**Exercise description:** Rewrite the stretch of the graduate student profiles from "Bernardo Vazquez Bravo" through "with nanoparticle technology.", swapping "chlorine" for "ozone".

**Quoted passage:**
◇ ◇ ◇
In honor of Graduate Student Appreciation Week (April 4-9, 2016), iSEE wants to direct your attention to the fine work done by students in our funded thematic research projects.
Check out profiles of just some of the graduate students working on iSEE projects:
Matt is a Ph.D. candidate in Agricultural and Biological Engineering. In the Stored Solar Stove lab led by Professor Bruce Litchfield, he’s a jack-of-all-trades as he seeks to understand how to collect, store, and recover solar energy for household cooking.
Bernardo Vazquez Bravo
Bernardo is a Ph.D. student in Environmental Engineering focusing on drinking water disinfection. As part of the Smart Water Disinfection project led by Professor Benito Mariñas, he is working to understand more precisely how widely-used modern virus inactivating methods like chlorine and ultraviolet (UV) irradiation treatments work.
Enrique is a Ph.D. Candidate in Bioengineering and is seeking a Masters of Business Administration (MBA). He blends twin passions for scientific innovation and implementing those innovations to the marketplace. As “chief particle cook” and experiment runner for the Nano-CarboScavenger project led by Professor Dipanjan Pan, he seeks to improve the efficiently and reduce the toxicity of conventional oil spill treatments with nanoparticle technology.
◇ ◇ ◇
Stored data:
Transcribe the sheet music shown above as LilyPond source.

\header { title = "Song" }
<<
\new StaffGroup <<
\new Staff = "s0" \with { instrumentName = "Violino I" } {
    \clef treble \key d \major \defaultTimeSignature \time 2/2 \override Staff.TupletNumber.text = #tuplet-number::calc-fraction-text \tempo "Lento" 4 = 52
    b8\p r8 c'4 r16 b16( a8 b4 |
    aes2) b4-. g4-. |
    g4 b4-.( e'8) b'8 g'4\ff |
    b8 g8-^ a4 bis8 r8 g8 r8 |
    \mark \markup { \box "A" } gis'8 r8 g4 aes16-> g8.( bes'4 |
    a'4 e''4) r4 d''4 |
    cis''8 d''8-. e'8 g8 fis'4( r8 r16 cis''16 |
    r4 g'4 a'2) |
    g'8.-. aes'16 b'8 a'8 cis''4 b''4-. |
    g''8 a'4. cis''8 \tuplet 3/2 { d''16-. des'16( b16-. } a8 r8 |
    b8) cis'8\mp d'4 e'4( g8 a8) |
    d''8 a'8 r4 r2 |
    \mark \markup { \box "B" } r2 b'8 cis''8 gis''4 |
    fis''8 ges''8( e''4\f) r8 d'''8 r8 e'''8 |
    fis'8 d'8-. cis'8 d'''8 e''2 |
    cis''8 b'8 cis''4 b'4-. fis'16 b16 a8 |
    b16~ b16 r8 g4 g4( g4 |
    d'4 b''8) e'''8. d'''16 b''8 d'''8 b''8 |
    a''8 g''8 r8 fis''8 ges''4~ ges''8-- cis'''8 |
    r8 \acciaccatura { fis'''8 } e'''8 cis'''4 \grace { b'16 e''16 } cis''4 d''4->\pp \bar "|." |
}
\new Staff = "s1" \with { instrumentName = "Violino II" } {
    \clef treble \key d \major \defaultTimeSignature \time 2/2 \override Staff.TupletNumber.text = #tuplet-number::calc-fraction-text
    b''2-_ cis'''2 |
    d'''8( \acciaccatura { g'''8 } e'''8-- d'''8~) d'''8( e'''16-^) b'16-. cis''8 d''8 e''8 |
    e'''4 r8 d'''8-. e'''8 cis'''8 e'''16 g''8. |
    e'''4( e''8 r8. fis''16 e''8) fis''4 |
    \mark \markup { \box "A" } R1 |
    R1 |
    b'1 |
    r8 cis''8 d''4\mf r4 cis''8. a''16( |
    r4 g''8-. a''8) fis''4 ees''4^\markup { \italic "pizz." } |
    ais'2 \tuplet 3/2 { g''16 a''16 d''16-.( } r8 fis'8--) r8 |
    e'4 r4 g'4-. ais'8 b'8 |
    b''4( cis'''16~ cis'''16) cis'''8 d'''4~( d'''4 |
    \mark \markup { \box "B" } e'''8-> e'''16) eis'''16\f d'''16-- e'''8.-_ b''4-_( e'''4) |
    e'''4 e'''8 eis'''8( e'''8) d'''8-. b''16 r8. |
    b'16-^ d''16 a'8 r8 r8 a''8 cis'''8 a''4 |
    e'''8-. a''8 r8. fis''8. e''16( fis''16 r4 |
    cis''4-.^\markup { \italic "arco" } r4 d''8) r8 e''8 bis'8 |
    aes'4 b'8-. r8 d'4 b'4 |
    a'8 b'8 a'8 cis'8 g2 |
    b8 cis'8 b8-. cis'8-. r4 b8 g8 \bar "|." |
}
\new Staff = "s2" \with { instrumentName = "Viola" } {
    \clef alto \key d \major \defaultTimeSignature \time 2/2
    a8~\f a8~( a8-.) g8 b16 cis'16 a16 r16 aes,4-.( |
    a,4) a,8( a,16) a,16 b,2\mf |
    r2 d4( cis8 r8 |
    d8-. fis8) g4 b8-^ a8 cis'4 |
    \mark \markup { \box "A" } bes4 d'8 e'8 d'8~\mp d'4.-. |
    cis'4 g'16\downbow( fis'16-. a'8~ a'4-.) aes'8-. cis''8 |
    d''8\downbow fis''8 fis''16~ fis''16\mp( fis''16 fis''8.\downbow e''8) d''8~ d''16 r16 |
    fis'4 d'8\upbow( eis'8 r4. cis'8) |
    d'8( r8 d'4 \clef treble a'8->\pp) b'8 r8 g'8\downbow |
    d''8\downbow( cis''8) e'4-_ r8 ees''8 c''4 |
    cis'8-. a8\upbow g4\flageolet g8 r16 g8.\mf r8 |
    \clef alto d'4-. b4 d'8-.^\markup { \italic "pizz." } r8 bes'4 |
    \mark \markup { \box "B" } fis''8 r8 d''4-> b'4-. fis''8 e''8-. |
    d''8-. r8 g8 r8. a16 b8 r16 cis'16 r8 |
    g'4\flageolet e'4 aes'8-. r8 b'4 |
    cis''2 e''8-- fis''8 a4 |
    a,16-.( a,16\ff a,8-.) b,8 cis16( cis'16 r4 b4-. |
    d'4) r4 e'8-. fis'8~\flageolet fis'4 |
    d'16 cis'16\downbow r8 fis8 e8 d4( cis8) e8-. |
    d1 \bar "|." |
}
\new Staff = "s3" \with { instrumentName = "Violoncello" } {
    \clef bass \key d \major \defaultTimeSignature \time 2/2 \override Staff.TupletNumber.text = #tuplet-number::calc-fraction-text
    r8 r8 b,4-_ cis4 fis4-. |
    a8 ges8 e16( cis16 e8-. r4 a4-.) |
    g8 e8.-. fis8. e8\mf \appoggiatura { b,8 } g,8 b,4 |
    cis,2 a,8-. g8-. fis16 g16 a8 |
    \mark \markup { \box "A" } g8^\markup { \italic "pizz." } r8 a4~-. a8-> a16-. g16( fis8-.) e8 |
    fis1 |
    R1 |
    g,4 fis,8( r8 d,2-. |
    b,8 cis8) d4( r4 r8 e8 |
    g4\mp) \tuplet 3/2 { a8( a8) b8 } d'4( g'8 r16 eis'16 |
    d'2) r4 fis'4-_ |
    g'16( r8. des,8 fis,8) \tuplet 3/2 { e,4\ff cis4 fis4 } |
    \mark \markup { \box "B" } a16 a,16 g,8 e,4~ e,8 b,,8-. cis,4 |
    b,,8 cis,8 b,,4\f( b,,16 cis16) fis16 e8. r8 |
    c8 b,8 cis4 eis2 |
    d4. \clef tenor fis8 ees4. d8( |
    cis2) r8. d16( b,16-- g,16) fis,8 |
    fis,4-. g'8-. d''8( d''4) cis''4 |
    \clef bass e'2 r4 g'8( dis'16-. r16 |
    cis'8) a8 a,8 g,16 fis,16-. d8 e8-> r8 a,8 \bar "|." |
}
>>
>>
◇ ◇ ◇
**Solution for this exercise:**
Bernardo Vazquez Bravo
Bernardo is a Ph.D. student in Environmental Engineering focusing on drinking water disinfection. As part of the Smart Water Disinfection project led by Professor Benito Mariñas, he is working to understand more precisely how widely-used modern virus inactivating methods like ozone and ultraviolet (UV) irradiation treatments work.
Enrique is a Ph.D. Candidate in Bioengineering and is seeking a Masters of Business Administration (MBA). He blends twin passions for scientific innovation and implementing those innovations to the marketplace. As “chief particle cook” and experiment runner for the Nano-CarboScavenger project led by Professor Dipanjan Pan, he seeks to improve the efficiently and reduce the toxicity of conventional oil spill treatments with nanoparticle technology.